- Born: Roberta Durrant 1951 (age 74–75)
- Education: BA in Arts (drama)
- Alma mater: University of Stellenbosch
- Occupations: Actress, director, producer
- Years active: 1970s - present
- Known for: Drama and film producer
- Notable work: Madam & Eve; Stokvel; Ring of Lies; S'gudi Snaysi; Fishy Feshuns; Home Affairs;
- Spouse: Uwe Jansch
- Awards: Two Lifetime Achievement Awards

= Roberta Durrant =

South African sitcom producer (born 1951)

Roberta Durrant (born 1951) is a South African sitcom creator, actress, director, producer and showrunner.

As the founder of Penguin Films, she has been involved in creating and producing numerous television series and films that reflect South Africa's diverse cultures and histories. She was described as 'Mama of Comedy' in a 2015 News24 article.

==Early life and education==
Durrant graduated with a BA in Drama from Stellenbosch University in 1971. She majored in drama and English. During her university years, she was a member of the Gisela Taeger-Berger Modern Dance Group. Her early career included acting and directing in theatre, both in South Africa and London, where she collaborated with notable figures like Steven Berkoff and directed award-winning plays such as Paradise is Closing Down and Don Juan at the Edinburgh Festival.

==Career==
===Television===
Durrant has been a pivotal figure in South African television, creating and producing several long-running, award-winning series. Her notable works include Madam & Eve, Stokvel, Ring of Lies, S'gudi Snaysi and Fishy Feshuns. She also produced the Emmy-nominated series Home Affairs, which delved into the interconnected lives of South African women.

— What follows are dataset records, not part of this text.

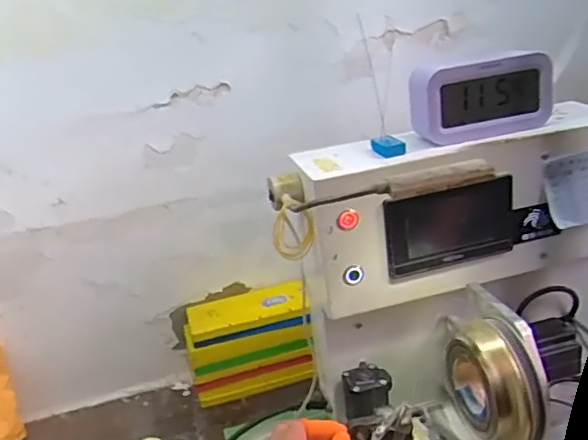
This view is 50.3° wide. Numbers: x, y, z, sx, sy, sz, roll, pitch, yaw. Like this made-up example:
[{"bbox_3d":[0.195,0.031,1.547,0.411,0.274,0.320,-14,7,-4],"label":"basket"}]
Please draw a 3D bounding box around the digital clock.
[{"bbox_3d":[0.189,-0.128,0.630,0.132,0.075,0.052,-12,21,-11],"label":"digital clock"}]

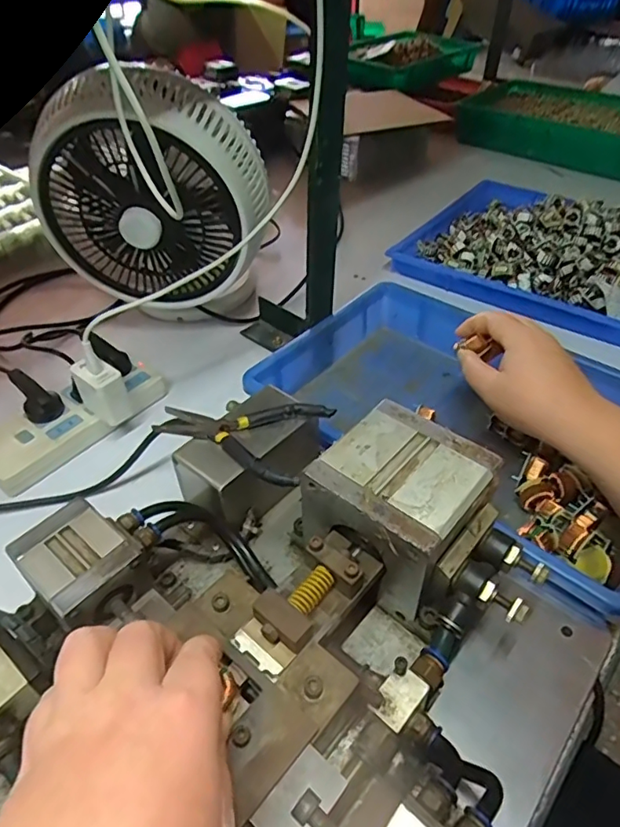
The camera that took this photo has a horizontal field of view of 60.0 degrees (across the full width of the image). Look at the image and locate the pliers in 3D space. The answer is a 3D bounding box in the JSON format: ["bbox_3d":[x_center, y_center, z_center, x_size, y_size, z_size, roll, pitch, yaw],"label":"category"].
[{"bbox_3d":[-0.051,0.010,0.394,0.118,0.010,0.076,15,46,15],"label":"pliers"}]

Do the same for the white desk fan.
[{"bbox_3d":[-0.163,-0.214,0.591,0.232,0.266,0.114,2,44,1],"label":"white desk fan"}]

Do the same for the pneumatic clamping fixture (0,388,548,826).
[{"bbox_3d":[-0.053,0.154,0.277,0.282,0.098,0.407,28,50,26],"label":"pneumatic clamping fixture"}]

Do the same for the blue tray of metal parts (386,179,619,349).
[{"bbox_3d":[0.374,-0.238,0.759,0.434,0.068,0.327,28,50,26],"label":"blue tray of metal parts"}]

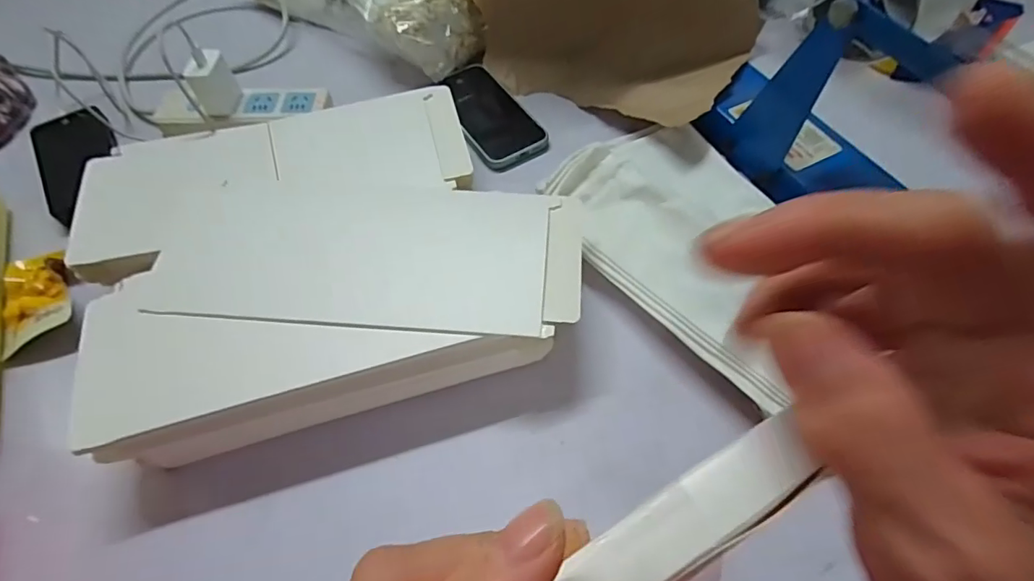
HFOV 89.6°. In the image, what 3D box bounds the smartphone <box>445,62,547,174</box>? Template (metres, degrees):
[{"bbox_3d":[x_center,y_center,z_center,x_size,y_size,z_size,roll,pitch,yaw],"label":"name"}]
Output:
[{"bbox_3d":[-0.034,-0.208,0.598,0.082,0.014,0.167,-24,61,-13],"label":"smartphone"}]

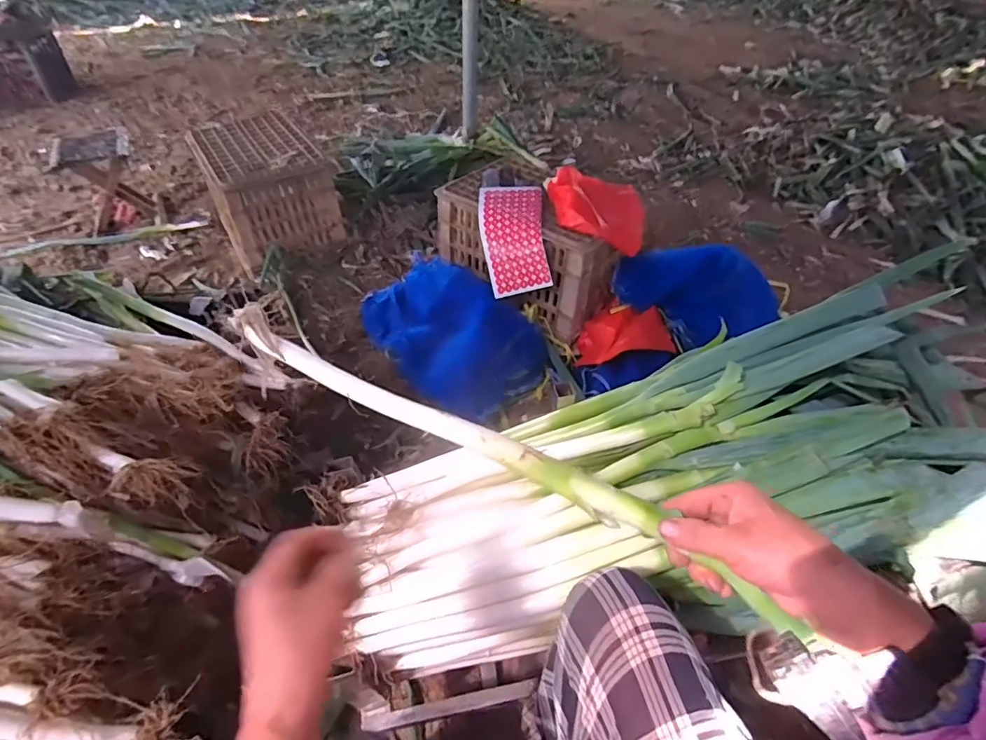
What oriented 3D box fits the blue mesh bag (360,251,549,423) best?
[{"bbox_3d":[-0.138,-0.128,1.343,0.539,0.173,0.312,34,53,27],"label":"blue mesh bag"}]

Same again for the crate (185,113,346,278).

In recent years, she has continued to shape the television landscape with telenovelas like Skemergrond and Diepe Waters, and the Showmax series Mince Jou Hare.

===Film===
Durrant's filmography includes directing and producing feature films that have garnered international acclaim. Her 2013 film Felix won several international awards and was showcased at various children's film festivals. In 2017, she directed Krotoa, a historical drama about a young Khoi woman who became an interpreter for Jan van Riebeeck. The film sparked discussions on colonialism and identity and won multiple international awards, including Best Film at the Harlem International Film Festival and the Montreal International Black Film Festival.

==Selected works==
===Television series===
- S'gudi Snaysi
- Madam & Eve
- Stokvel
- Home Affairs
- Zokhulu and Partners
- Ring of Lies
- Montana
- Izingane Zobaba
- Shreds and Dreams
- Saints and Sinners
- Z'bondiwe
- Isikizi
- Forced Love
- Going Up
- About Us
- SOS
- Fishy Feshuns
- Going Up Again
- Mazinyo dot Q
- Diepe Waters
- Arendsvlei
- Skemergrond
- Mince Jou Hare
- Projek Dina

===Feature films===
- Felix (2013)
- Krotoa (2017)
- Love, Lies and Hybrids (2021)
- Pinky Pinky (2020)
- Herb & Moon (2021)
- Inside Out (1998)
- Skilpoppe
- Ingoma

==Awards and honor==
- Lifetime Achievement Award, National Film and Video Foundation of South Africa (2012)
- Golden Plumes Award for 30-year contribution to South African Broadcast and Television Industry (2006)
- Lifetime Achievement Award at Silwerskermfees (2024)
- International Emmy Awards nominations for Home Affairs and Sokhulu and Partners
- Golden Rose Award (Bronze) for Madam & Eve at Rose d'Or Festival in Switzerland (2002)
- Runner-up in International Emmy Awards for Stokvel (2004)
- Multiple SAFTA awards including Best Ensemble TV Comedy, Best Editing for Drama, Best Made for TV Movie, Best Children's Programme, Best Art Direction, and Best Editing

==Mentorship and advocacy==
Beyond her creative endeavors, Durrant is committed to mentoring emerging talent in the industry. She has trained and upskilled numerous writers, directors, editors and producers, emphasizing the importance of diversity and inclusion in storytelling. Her mentorship has helped launch the careers of several notable South African creatives.